それ以降も、自動巻きローターをロックする「アモータイザー耐衝撃システム」や、リューズビルトイン型の自動減圧バルブなど、約10年のうちに数多くの独創機能の製品化を行ってきました。

そして、2017年には新たな特許技術を駆使した「デブグル」を作り上げた同社。
同製品について、最高執行責任者(COO)のダニエル氏と、開発責任者のヴァン氏に話を伺いました。

ボール ウォッチ最高執行責任者(COO)
ダニエル・アリオト氏
2006年よりボール ウォッチに入社後、ヴァイスプレジデントに就任。
現在は、COOとして同社のあらゆるプロジェクトを取り仕切る。

 

R&D部門「パトリック・ラボ」部門長
フィ・ヴァン・トラン氏
グルーベル・フォルセイでひげゼンマイ分野を担当後、ペキニエにて自社ムーブメントの開発に貢献。2015年5月より現職に就任。

「私は設計の責任者ですが、前職では実際にムーブメントを触っていた時計師でもあります。そこで、ボール ウォッチの独自技術を見たときに、メンテナンス性を高める必要があると感じました。たとえばスプリングロック。従来の方式では、ひげゼンマイが見えにくく、中心を出すのが非常に難しかったんです。そこで、中が見えるようにスケルトン化しました。あとは、緩急針もずれないよう新たに『スプリングシール』を加えました。これで、あらゆる衝撃にあってもより強固な精度維持が可能になっています」(ヴァン氏)

 

もちろん、デブグルにおけるヴァン氏の功績はこれだけではありません。象徴的な違いが、レッドカラーのインナーケースです。

「これは、エラストマーを主成分とする合成素材で、外部のスイス企業と共同開発したもの。日本の耐衝撃時計は点で支える構造ですが、機械式ムーブメントは重いので全体を取り囲むように素材を配置して緩衝材としています。デブグルでは、リューズ周りも変更しました。スクリュー式のカバーを新たに取り付けることで、徹底的に衝撃からムーブを保護したのです。また、巻き真を支えるガスケットも改良を施し、軸が折れるような故障を未然に防いでいます」(ヴァン氏)

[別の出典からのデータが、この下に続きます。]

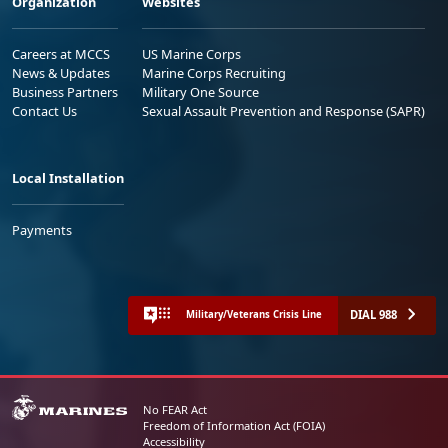
Organization
Websites
Careers at MCCS
US Marine Corps
News & Updates
Marine Corps Recruiting
Business Partners
Military One Source
Contact Us
Sexual Assault Prevention and Response (SAPR)
Local Installation
Payments
DIAL 988
Military/Veterans Crisis Line
No FEAR Act
Freedom of Information Act (FOIA)
Accessibility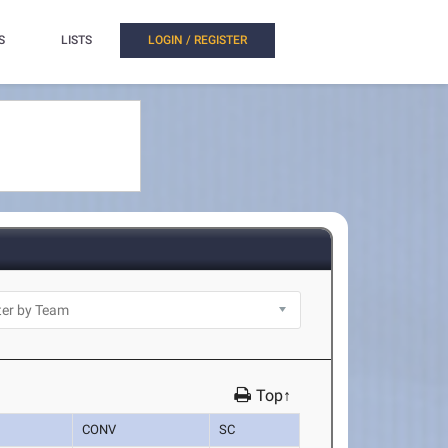
S
LISTS
LOGIN / REGISTER
Top↑
CONV
SC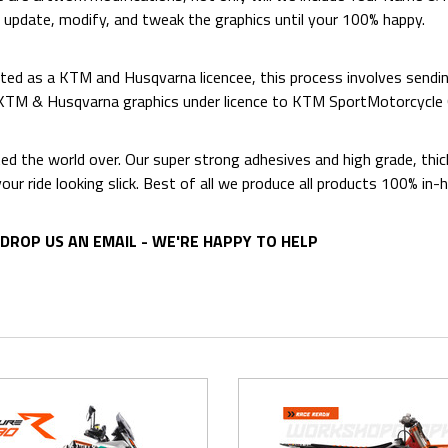
o update, modify, and tweak the graphics until your 100% happy.
ed as a KTM and Husqvarna licencee, this process involves sending
d KTM & Husqvarna graphics under licence to KTM SportMotorcycl
ted the world over. Our super strong adhesives and high grade, thi
p your ride looking slick. Best of all we produce all products 100%
DROP US AN EMAIL - WE'RE HAPPY TO HELP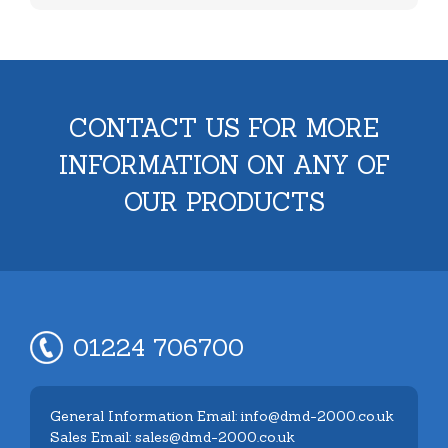
CONTACT US FOR MORE
INFORMATION ON ANY OF
OUR PRODUCTS
01224 706700
General Information Email: info@dmd-2000.co.uk
Sales Email: sales@dmd-2000.co.uk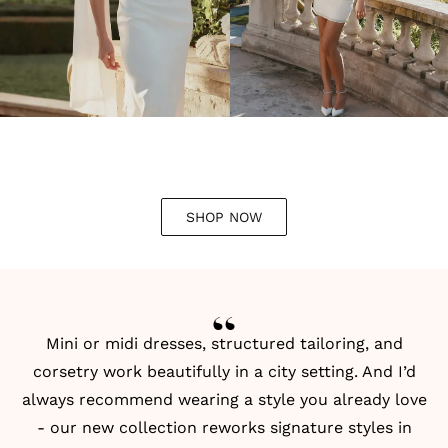
SHOP NOW
Mini or midi dresses, structured tailoring, and
corsetry work beautifully in a city setting. And I’d
always recommend wearing a style you already love
- our new collection reworks signature styles in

「実は、ボール ウォッチが創業当時に手がけていた鉄道時計は、整備が済むとリューズを動かせないように固定してから現場の人々に渡していたそうです。こうした事実から生まれたのが『セーフティロック・クラウンシステム』であり、今回ヴァンが開発した新型のコンセプトにもなっているのです」(ダニエル氏)

 

すでに完成度の高かったエンジニアハイドロカーボンは、ヴァン氏の手によって劇的な変貌を遂げました。これほどの変化は、まさに「新時代の到来」といっても過言ではないでしょう。

「熱心な時計愛好家はご存知かもしれませんが、私が責任者となって自社製ムーブメントを開発中です。そう遠くない時期に皆さんにお披露目できる予定ですので、お楽しみに」(ヴァン氏)

 

驚くべきは、これほどの改良を施してなお、従来同様の「ボール ウォッチプライス」を保っている点。手の届く価格帯で、圧倒的なスペックを具現化し続ける同社ほど、「ハイコストパフォーマンス」という表現が相応しいブランドは、他にありません。

「ボール ウォッチ エンジニア ハイドロカーボン デブグル」
(※世界限定1000本発売)

24万8400円/Ref.NM3200C-SJ-BKRD 
自動巻(Cal.RR1102-SL)。ステンレススチールケース。直径42mm。100m防水

ムーブメントを囲む耐衝撃システムは、エッフェル塔やスニーカーの緩衝構造に着想を得て素材から開発し、10m上空からコンクリートへの落下試験に耐えた高性能を誇っています。この機構はボール ウォッチの特許技術。もちろん針とダイアルに合計14個の自発光マイクロ・ガスライトがセットされており、視認性にも優れています。

歪みや折れなどの破損事故を防ぐ「耐衝撃クラウンプロテクション」は、リューズをブラックのステンレススチール製カバーで締め込み、保護する方式を採用。

 

機械式時計の概念を覆す、衝撃のタフネスウオッチ。この一本があれば、ハードな現場から会議室での交渉まで、毎日めまぐるしく大勢の人々と対峙する人の役に立つことは間違いありません。